• [TASKS AND EXERCISES]:
1/ From the passage on human and machine modeling, return the text between "I was not suggesting" and "less human like.", inclusive, copied verbatim.
2/ In the passage on human and machine modeling, what model is named as an example of the narrowing difference between machine and man?

• [EXTRACT PROVIDED]:

What has happened to our way of thinking since the dawn of civilization, and I do not mean this as a lecture, only to lay a foundation to my blog up above,
Is, that is that the structural integrity of it has gone through changes of assimilated ideas which drew heavily on the similarity of constructions based on human models. there was a turnaround, whereby these models started to be deconstructed, to accommodate machine modeling based on data. The perfect model, even suggested through this forum is one which is more machine based, destined to overcome the human one. In and through this process, a dehumanizations is taking place, whereby the differences between machine and man are narrowing. The cyborg is such a model.

I was not suggesting that machines and human beings are identical, only that the modeling, of reality itself, is becoming more machine like and less human like.

Even though in the original vote I held that machines will not be able to overcome reality by a total human/machine integration, the fact remains, that even to be able to hold such a concept. The idea of
constructing on basis of such a model, implies that the systems are very similar in the first place, and will become nearer and nearer for them to be able to become identical. In this sense, machines and human beings are both nearing identical systems.

• [RECORDED INFORMATION]:
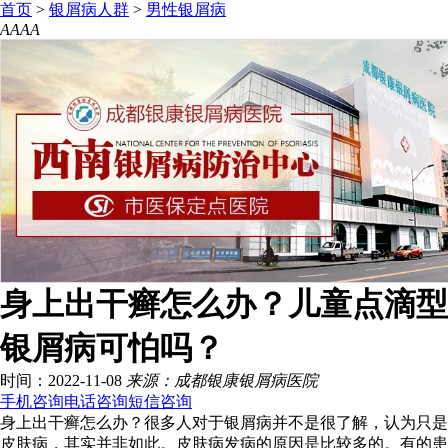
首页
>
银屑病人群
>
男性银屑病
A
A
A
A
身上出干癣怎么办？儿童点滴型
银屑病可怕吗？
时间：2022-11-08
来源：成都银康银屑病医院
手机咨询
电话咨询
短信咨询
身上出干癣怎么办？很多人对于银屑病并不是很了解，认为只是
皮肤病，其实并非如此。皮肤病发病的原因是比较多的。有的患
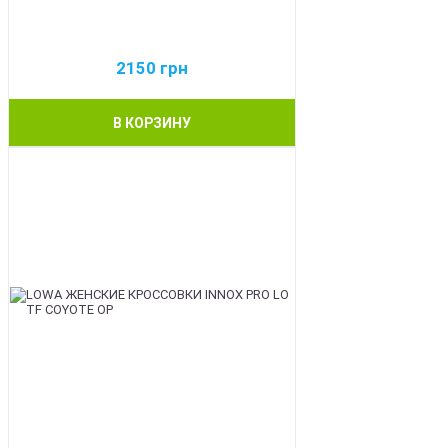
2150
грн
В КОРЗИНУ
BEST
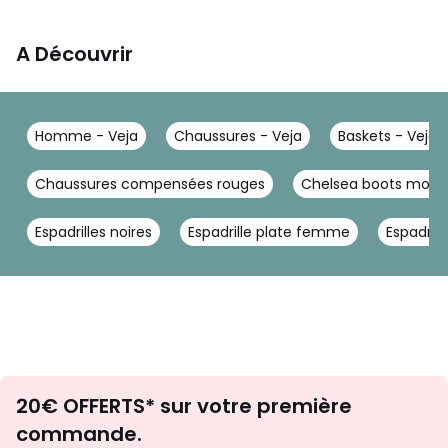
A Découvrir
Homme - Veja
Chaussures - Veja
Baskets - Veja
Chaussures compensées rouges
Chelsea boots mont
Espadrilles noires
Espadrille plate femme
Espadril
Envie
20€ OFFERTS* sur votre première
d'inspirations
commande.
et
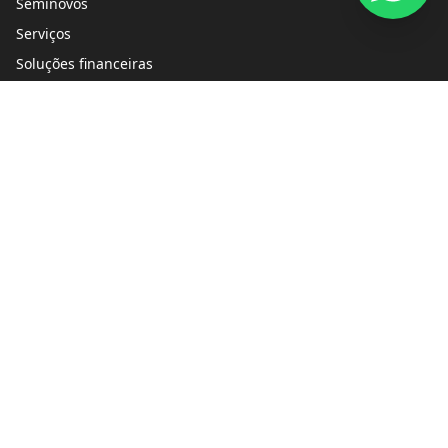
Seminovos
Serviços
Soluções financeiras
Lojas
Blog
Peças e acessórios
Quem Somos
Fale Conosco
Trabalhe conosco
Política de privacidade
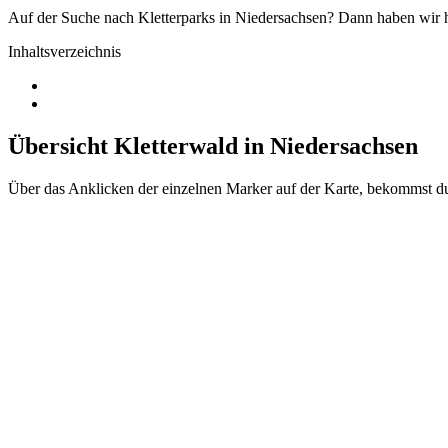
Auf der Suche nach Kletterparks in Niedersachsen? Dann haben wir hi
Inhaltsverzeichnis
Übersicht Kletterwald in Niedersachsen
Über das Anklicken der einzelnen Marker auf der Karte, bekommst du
--
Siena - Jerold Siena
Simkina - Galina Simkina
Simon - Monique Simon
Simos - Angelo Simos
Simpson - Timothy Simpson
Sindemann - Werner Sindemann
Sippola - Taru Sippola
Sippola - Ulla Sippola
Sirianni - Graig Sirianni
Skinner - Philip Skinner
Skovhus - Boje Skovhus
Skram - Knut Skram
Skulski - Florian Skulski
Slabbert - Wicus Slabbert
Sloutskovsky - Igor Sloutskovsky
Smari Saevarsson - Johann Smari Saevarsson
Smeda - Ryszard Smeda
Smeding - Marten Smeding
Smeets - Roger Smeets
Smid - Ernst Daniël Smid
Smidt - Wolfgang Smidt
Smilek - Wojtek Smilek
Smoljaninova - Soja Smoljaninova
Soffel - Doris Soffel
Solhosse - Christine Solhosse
--
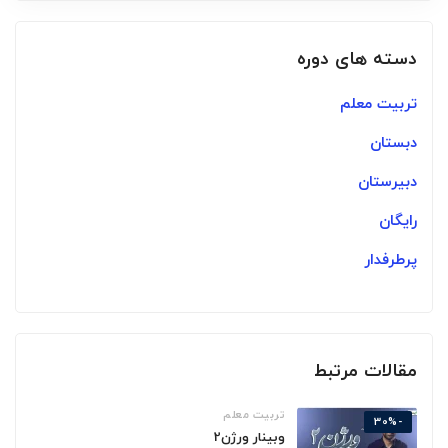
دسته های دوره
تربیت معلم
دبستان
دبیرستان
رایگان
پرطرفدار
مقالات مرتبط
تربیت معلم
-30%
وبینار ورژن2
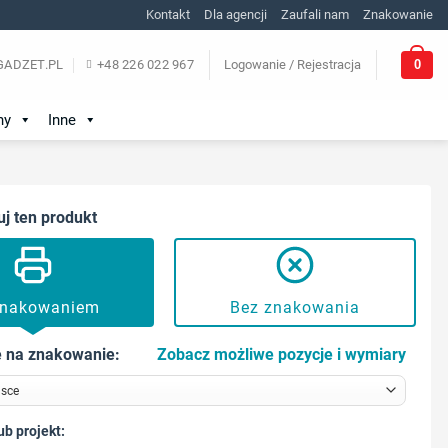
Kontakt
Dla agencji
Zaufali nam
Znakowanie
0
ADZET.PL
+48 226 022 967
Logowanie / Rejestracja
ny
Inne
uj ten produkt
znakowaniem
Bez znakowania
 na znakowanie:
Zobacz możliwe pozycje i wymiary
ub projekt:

• [EXERCISE SOLUTIONS]:
1/
I was not suggesting that machines and human beings are identical, only that the modeling, of reality itself, is becoming more machine like and less human like.

2/ The cyborg.